“Some people, weak people, fear solitude. What they fail to understand is that there’s something very liberating about it; once you realize that you don’t need anyone, you can take care of yourself. That’s the thing: it’s best just to take care of yourself.”
Author: Gail Honeyman Published: 2017 Pages: 383
I have seen this book around for a while now, and everyone seemed to be raving about how good it was. So when my book club members chose it as the first book to discuss, I was excited to read the book I’d heard so much about. Eleanor Oliphant leads a quite unextraordinary life; she works in an office, waters her plants, and listens to The Archers. She doesn’t like her colleagues, and does not own a phone or laptop. She is content to exist mostly alone, and watch the rest of the world go on around her. When one day, her and a man called Raymond call an ambulance for an elderly gentleman who has collapsed in the street, Eleanor’s life begins to intertwine with others – a first for her. And once Raymond and Sammy are a part of her lives, she begins to question her own upbringing and the reasons she did not have a childhood like everyone else’s. But can Eleanor survive any longer without confronting the deamons in her past?

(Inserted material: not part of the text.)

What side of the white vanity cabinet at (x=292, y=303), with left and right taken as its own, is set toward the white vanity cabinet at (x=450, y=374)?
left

Honeyman touches on so many issues in the book; loneliness, mental illness, friendship, guilt, and abuse. With all of those being somehow discussed throughout, it meant the book was raw and painful in places, but I never felt like it affected the pace of the novel. Partly, I think this had to do with the tone of the narrator; Eleanor, being a little unconventional, had a way of describing events, especially those which were traumatic, in a very matter-of-fact way. She had spent a lot of her life detaching herself from emotion, so when she did deliver shocking information to the reader, it made it all the more shocking, while also not that surprising.
Raymond was a great character for me, he was reassuring and constant and for Eleanor, he reminded her that not everyone in the world is unpleasant and intolerable. Raymond was Eleanor’s rock throughout the novel, and it was nice to see that she finally had someone to look out for her.
The character of ‘Mummy’ was so unhinged and yet calm, that the overall effect was both unnerving and horrifying. Every time there was an interaction between Eleanor and her mother, I just wanted to reach into the pages of the book and protect Eleanor from the torrent of abuse her mother constantly gave her. While Eleanor was somewhat unconventional in her behaviour, after encountering her mother, it became clear how confusing, painful and abusive her childhood must have been.
This novel successfully raises awareness of loneliness and the lifelong affect of abusive relationships. Honeyman creates and character with which the reader can find sympathy, but stops short of pity. This is because while Eleanor struggles with many things, she proves constantly throughout just how strong she can be, and if nothing else, that she is more than the labels her past has given her.